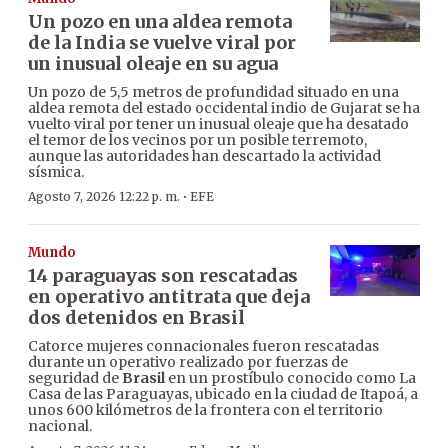
Un pozo en una aldea remota
de la India se vuelve viral por
un inusual oleaje en su agua
Un pozo de 5,5 metros de profundidad situado en una
aldea remota del estado occidental indio de Gujarat se ha
vuelto viral por tener un inusual oleaje que ha desatado
el temor de los vecinos por un posible terremoto,
aunque las autoridades han descartado la actividad
sísmica.
·
Agosto 7, 2026 12:22 p. m.
EFE
Mundo
14 paraguayas son rescatadas
en operativo antitrata que deja
dos detenidos en Brasil
Catorce mujeres connacionales fueron rescatadas
durante un operativo realizado por fuerzas de
seguridad de
Brasil
en un prostíbulo conocido como La
Casa de las Paraguayas, ubicado en la ciudad de Itapoá, a
unos 600 kilómetros de la frontera con el territorio
nacional.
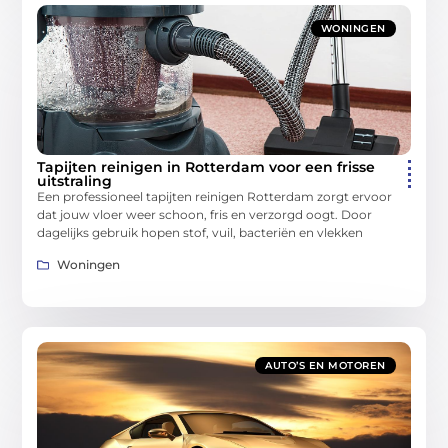
WONINGEN
Tapijten reinigen in Rotterdam voor een frisse
uitstraling
Een professioneel tapijten reinigen Rotterdam zorgt ervoor
dat jouw vloer weer schoon, fris en verzorgd oogt. Door
dagelijks gebruik hopen stof, vuil, bacteriën en vlekken
Woningen
AUTO’S EN MOTOREN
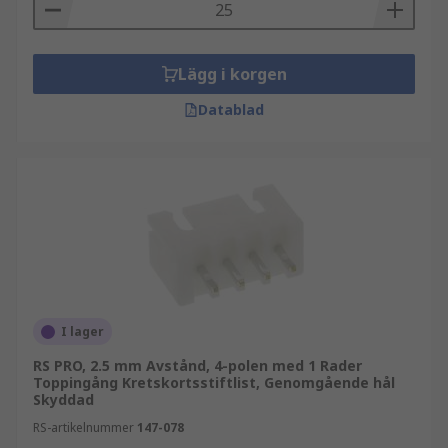
Lägg i korgen
Datablad
I lager
RS PRO, 2.5 mm Avstånd, 4-polen med 1 Rader
Toppingång Kretskortsstiftlist, Genomgående hål
Skyddad
RS-artikelnummer
147-078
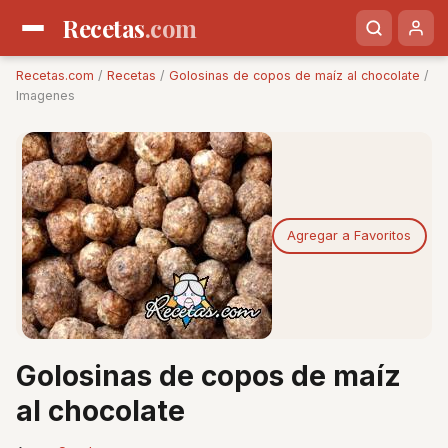
Recetas
.com
Recetas.com
/
Recetas
/
Golosinas de copos de maíz al chocolate
/
Imagenes
Agregar a Favoritos
Golosinas de copos de maíz
al chocolate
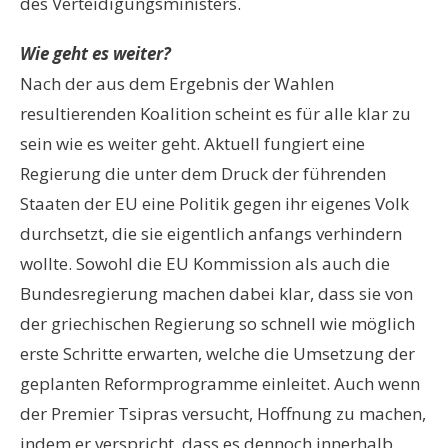
des Verteidigungsministers.
Wie geht es weiter?
Nach der aus dem Ergebnis der Wahlen
resultierenden Koalition scheint es für alle klar zu
sein wie es weiter geht. Aktuell fungiert eine
Regierung die unter dem Druck der führenden
Staaten der EU eine Politik gegen ihr eigenes Volk
durchsetzt, die sie eigentlich anfangs verhindern
wollte. Sowohl die EU Kommission als auch die
Bundesregierung machen dabei klar, dass sie von
der griechischen Regierung so schnell wie möglich
erste Schritte erwarten, welche die Umsetzung der
geplanten Reformprogramme einleitet. Auch wenn
der Premier Tsipras versucht, Hoffnung zu machen,
indem er verspricht, dass es dennoch innerhalb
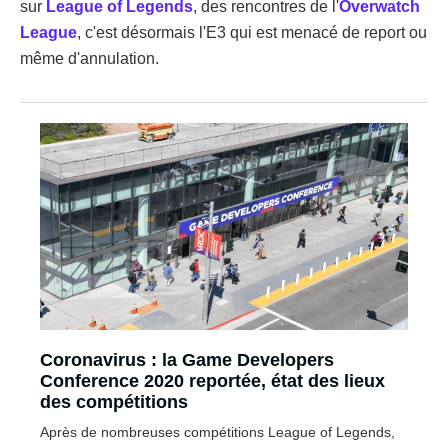
sur
League of Legends
, des rencontres de l'
Overwatch
League
, c'est désormais l'E3 qui est menacé de report ou
même d'annulation.
Coronavirus : la Game Developers
Conference 2020 reportée, état des lieux
des compétitions
Après de nombreuses compétitions League of Legends,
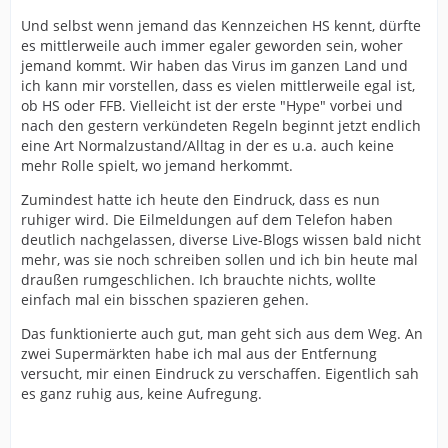
Und selbst wenn jemand das Kennzeichen HS kennt, dürfte
es mittlerweile auch immer egaler geworden sein, woher
jemand kommt. Wir haben das Virus im ganzen Land und
ich kann mir vorstellen, dass es vielen mittlerweile egal ist,
ob HS oder FFB. Vielleicht ist der erste "Hype" vorbei und
nach den gestern verkündeten Regeln beginnt jetzt endlich
eine Art Normalzustand/Alltag in der es u.a. auch keine
mehr Rolle spielt, wo jemand herkommt.
Zumindest hatte ich heute den Eindruck, dass es nun
ruhiger wird. Die Eilmeldungen auf dem Telefon haben
deutlich nachgelassen, diverse Live-Blogs wissen bald nicht
mehr, was sie noch schreiben sollen und ich bin heute mal
draußen rumgeschlichen. Ich brauchte nichts, wollte
einfach mal ein bisschen spazieren gehen.
Das funktionierte auch gut, man geht sich aus dem Weg. An
zwei Supermärkten habe ich mal aus der Entfernung
versucht, mir einen Eindruck zu verschaffen. Eigentlich sah
es ganz ruhig aus, keine Aufregung.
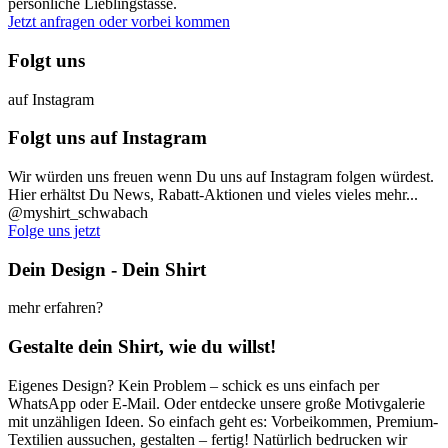
persönliche Lieblingstasse.
Jetzt anfragen oder vorbei kommen
Folgt uns
auf Instagram
Folgt uns auf Instagram
Wir würden uns freuen wenn Du uns auf Instagram folgen würdest.
Hier erhältst Du News, Rabatt-Aktionen und vieles vieles mehr...
@myshirt_schwabach
Folge uns jetzt
Dein Design - Dein Shirt
mehr erfahren?
Gestalte dein Shirt, wie du willst!
Eigenes Design? Kein Problem – schick es uns einfach per
WhatsApp oder E-Mail. Oder entdecke unsere große Motivgalerie
mit unzähligen Ideen. So einfach geht es: Vorbeikommen, Premium-
Textilien aussuchen, gestalten – fertig! Natürlich bedrucken wir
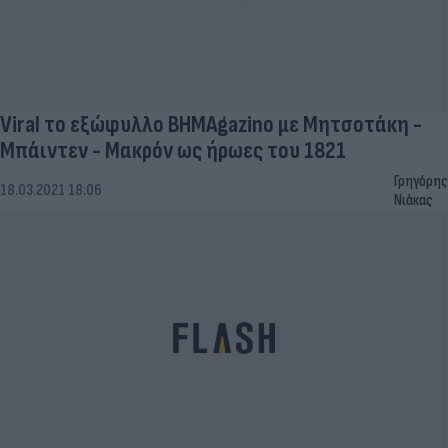
Viral το εξώφυλλο ΒΗΜΑgazino με Μητσοτάκη -
Μπάιντεν - Μακρόν ως ήρωες του 1821
Γρηγόρης
18.03.2021 18:06
Νιάκας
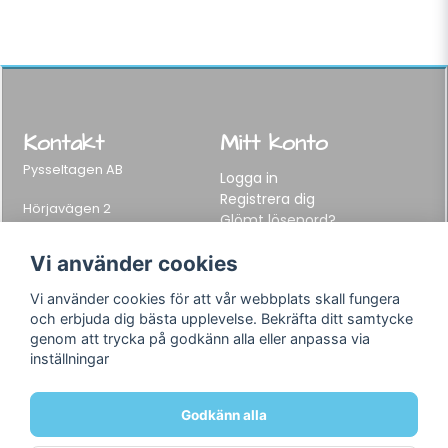
Kontakt
Mitt konto
Pysseltagen AB
Logga in
Registrera dig
Hörjavägen 2
Glömt lösenord?
282 34 Tyringe, Sweden
Telefon:
0451-155 65
Vi använder cookies
E-post:
info@pysseltagen.se
Vi använder cookies för att vår webbplats skall fungera
och erbjuda dig bästa upplevelse. Bekräfta ditt samtycke
Info
Följ oss
genom att trycka på godkänn alla eller anpassa via
inställningar
Varumärken
Facebook
Köpvillkor
Instagram
Om oss
Godkänn alla
Kontakt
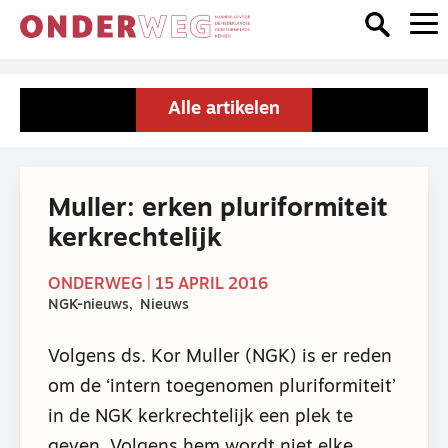
Alle artikelen
Muller: erken pluriformiteit
kerkrechtelijk
ONDERWEG | 15 APRIL 2016
NGK-nieuws
Nieuws
Volgens ds. Kor Muller (NGK) is er reden
om de ‘intern toegenomen pluriformiteit’
in de NGK kerkrechtelijk een plek te
geven. Volgens hem wordt niet elke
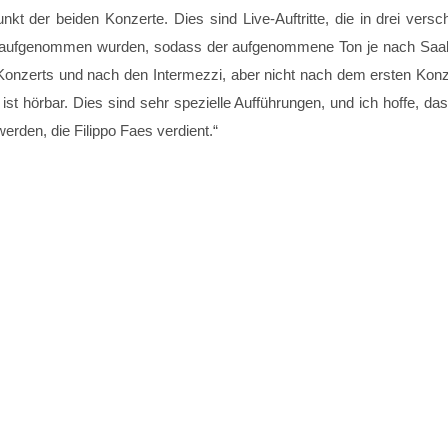
 der beiden Konzerte. Dies sind Live-Auftritte, die in drei versc
aufgenommen wurden, sodass der aufgenommene Ton je nach Saalaku
onzerts und nach den Intermezzi, aber nicht nach dem ersten Konz
t hörbar. Dies sind sehr spezielle Aufführungen, und ich hoffe, da
erden, die Filippo Faes verdient.“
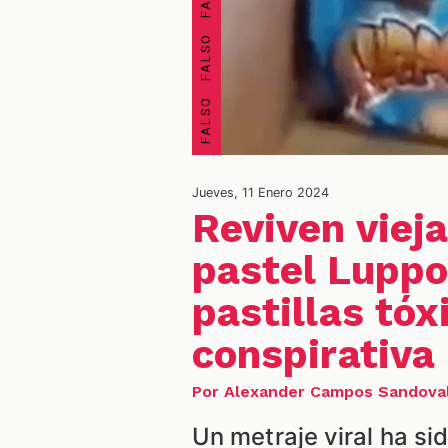
Jueves, 11 Enero 2024
Reviven viej
pastel Luppo
pastillas tóx
conspirativa
Por Alexander Campos Sandova
Un metraje viral ha si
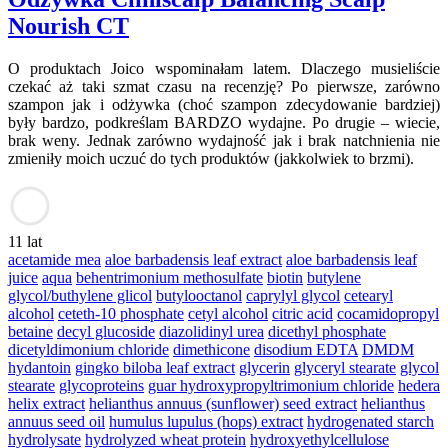
Nourish CT
O produktach Joico wspominałam latem. Dlaczego musieliście
czekać aż taki szmat czasu na recenzję? Po pierwsze, zarówno
szampon jak i odżywka (choć szampon zdecydowanie bardziej)
były bardzo, podkreślam BARDZO wydajne. Po drugie – wiecie,
brak weny. Jednak zarówno wydajność jak i brak natchnienia nie
zmieniły moich uczuć do tych produktów (jakkolwiek to brzmi).
11 lat
acetamide mea
aloe barbadensis leaf extract
aloe barbadensis leaf
juice
aqua
behentrimonium methosulfate
biotin
butylene
glycol/buthylene glicol
butylooctanol
caprylyl glycol
cetearyl
alcohol
ceteth-10 phosphate
cetyl alcohol
citric acid
cocamidopropyl
betaine
decyl glucoside
diazolidinyl urea
dicethyl phosphate
dicetyldimonium chloride
dimethicone
disodium EDTA
DMDM
hydantoin
gingko biloba leaf extract
glycerin
glyceryl stearate
glycol
stearate
glycoproteins
guar hydroxypropyltrimonium chloride
hedera
helix extract
helianthus annuus (sunflower) seed extract
helianthus
annuus seed oil
humulus lupulus (hops) extract
hydrogenated starch
hydrolysate
hydrolyzed wheat protein
hydroxyethylcellulose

TASK INSTRUCTIONS:
Write out the whole of the data exactly; the pictures stay out.

SOLUTION:
Un pozo en una aldea remota
de la India se vuelve viral por
un inusual oleaje en su agua
Un pozo de 5,5 metros de profundidad situado en una
aldea remota del estado occidental indio de Gujarat se ha
vuelto viral por tener un inusual oleaje que ha desatado
el temor de los vecinos por un posible terremoto,
aunque las autoridades han descartado la actividad
sísmica.
·
Agosto 7, 2026 12:22 p. m.
EFE
Mundo
14 paraguayas son rescatadas
en operativo antitrata que deja
dos detenidos en Brasil
Catorce mujeres connacionales fueron rescatadas
durante un operativo realizado por fuerzas de
seguridad de
Brasil
en un prostíbulo conocido como La
Casa de las Paraguayas, ubicado en la ciudad de Itapoá, a
unos 600 kilómetros de la frontera con el territorio
nacional.
WONINGEN
Tapijten reinigen in Rotterdam voor een frisse
uitstraling
Een professioneel tapijten reinigen Rotterdam zorgt ervoor
dat jouw vloer weer schoon, fris en verzorgd oogt. Door
dagelijks gebruik hopen stof, vuil, bacteriën en vlekken
Woningen
AUTO’S EN MOTOREN
Lägg i korgen
Datablad
I lager
RS PRO, 2.5 mm Avstånd, 4-polen med 1 Rader
Toppingång Kretskortsstiftlist, Genomgående hål
Skyddad
RS-artikelnummer
147-078
Recetas
.com
Recetas.com
/
Recetas
/
Golosinas de copos de maíz al chocolate
/
Imagenes
Agregar a Favoritos
Golosinas de copos de maíz
al chocolate
des Verteidigungsministers.
Wie geht es weiter?
Nach der aus dem Ergebnis der Wahlen
resultierenden Koalition scheint es für alle klar zu
sein wie es weiter geht. Aktuell fungiert eine
Regierung die unter dem Druck der führenden
Staaten der EU eine Politik gegen ihr eigenes Volk
durchsetzt, die sie eigentlich anfangs verhindern
wollte. Sowohl die EU Kommission als auch die
Bundesregierung machen dabei klar, dass sie von
der griechischen Regierung so schnell wie möglich
erste Schritte erwarten, welche die Umsetzung der
geplanten Reformprogramme einleitet. Auch wenn
der Premier Tsipras versucht, Hoffnung zu machen,
indem er verspricht, dass es dennoch innerhalb
sur
League of Legends
, des rencontres de l'
Overwatch
League
, c'est désormais l'E3 qui est menacé de report ou
même d'annulation.
Coronavirus : la Game Developers
Conference 2020 reportée, état des lieux
des compétitions
Après de nombreuses compétitions League of Legends,
Und selbst wenn jemand das Kennzeichen HS kennt, dürfte
es mittlerweile auch immer egaler geworden sein, woher
jemand kommt. Wir haben das Virus im ganzen Land und
ich kann mir vorstellen, dass es vielen mittlerweile egal ist,
ob HS oder FFB. Vielleicht ist der erste "Hype" vorbei und
nach den gestern verkündeten Regeln beginnt jetzt endlich
eine Art Normalzustand/Alltag in der es u.a. auch keine
mehr Rolle spielt, wo jemand herkommt.
Zumindest hatte ich heute den Eindruck, dass es nun
ruhiger wird. Die Eilmeldungen auf dem Telefon haben
deutlich nachgelassen, diverse Live-Blogs wissen bald nicht
mehr, was sie noch schreiben sollen und ich bin heute mal
draußen rumgeschlichen. Ich brauchte nichts, wollte
einfach mal ein bisschen spazieren gehen.
Das funktionierte auch gut, man geht sich aus dem Weg. An
zwei Supermärkten habe ich mal aus der Entfernung
versucht, mir einen Eindruck zu verschaffen. Eigentlich sah
es ganz ruhig aus, keine Aufregung.
persönliche Lieblingstasse.
Jetzt anfragen oder vorbei kommen
Folgt uns
auf Instagram
Folgt uns auf Instagram
Wir würden uns freuen wenn Du uns auf Instagram folgen würdest.
Hier erhältst Du News, Rabatt-Aktionen und vieles vieles mehr...
@myshirt_schwabach
Folge uns jetzt
Dein Design - Dein Shirt
mehr erfahren?
Gestalte dein Shirt, wie du willst!
Eigenes Design? Kein Problem – schick es uns einfach per
WhatsApp oder E-Mail. Oder entdecke unsere große Motivgalerie
mit unzähligen Ideen. So einfach geht es: Vorbeikommen, Premium-
Textilien aussuchen, gestalten – fertig! Natürlich bedrucken wir
Viral το εξώφυλλο ΒΗΜΑgazino με Μητσοτάκη -
Μπάιντεν - Μακρόν ως ήρωες του 1821
Γρηγόρης
18.03.2021 18:06
Νιάκας
Kontakt
Mitt konto
Pysseltagen AB
Logga in
Registrera dig
Hörjavägen 2
Glömt lösenord?
282 34 Tyringe, Sweden
Telefon:
0451-155 65
Vi använder cookies
E-post:
info@pysseltagen.se
Vi använder cookies för att vår webbplats skall fungera
och erbjuda dig bästa upplevelse. Bekräfta ditt samtycke
Info
Följ oss
genom att trycka på godkänn alla eller anpassa via
inställningar
Varumärken
Facebook
Köpvillkor
Instagram
Om oss
Godkänn alla
Kontakt
Alle artikelen
Muller: erken pluriformiteit
kerkrechtelijk
ONDERWEG | 15 APRIL 2016
NGK-nieuws
Nieuws
Volgens ds. Kor Muller (NGK) is er reden
om de ‘intern toegenomen pluriformiteit’
in de NGK kerkrechtelijk een plek te
geven. Volgens hem wordt niet elke
 der beiden Konzerte. Dies sind Live-Auftritte, die in drei versc
aufgenommen wurden, sodass der aufgenommene Ton je nach Saalaku
onzerts und nach den Intermezzi, aber nicht nach dem ersten Konz
t hörbar. Dies sind sehr spezielle Aufführungen, und ich hoffe, da
erden, die Filippo Faes verdient.“
Jueves, 11 Enero 2024
Reviven viej
pastel Luppo
pastillas tóx
conspirativa
Por Alexander Campos Sandova
Un metraje viral ha si
Nourish CT
O produktach Joico wspominałam latem. Dlaczego musieliście
czekać aż taki szmat czasu na recenzję? Po pierwsze, zarówno
szampon jak i odżywka (choć szampon zdecydowanie bardziej)
były bardzo, podkreślam BARDZO wydajne. Po drugie – wiecie,
brak weny. Jednak zarówno wydajność jak i brak natchnienia nie
zmieniły moich uczuć do tych produktów (jakkolwiek to brzmi).
11 lat
acetamide mea
aloe barbadensis leaf extract
aloe barbadensis leaf
juice
aqua
behentrimonium methosulfate
biotin
butylene
glycol/buthylene glicol
butylooctanol
caprylyl glycol
cetearyl
alcohol
ceteth-10 phosphate
cetyl alcohol
citric acid
cocamidopropyl
betaine
decyl glucoside
diazolidinyl urea
dicethyl phosphate
dicetyldimonium chloride
dimethicone
disodium EDTA
DMDM
hydantoin
gingko biloba leaf extract
glycerin
glyceryl stearate
glycol
stearate
glycoproteins
guar hydroxypropyltrimonium chloride
hedera
helix extract
helianthus annuus (sunflower) seed extract
helianthus
annuus seed oil
humulus lupulus (hops) extract
hydrogenated starch
hydrolysate
hydrolyzed wheat protein
hydroxyethylcellulose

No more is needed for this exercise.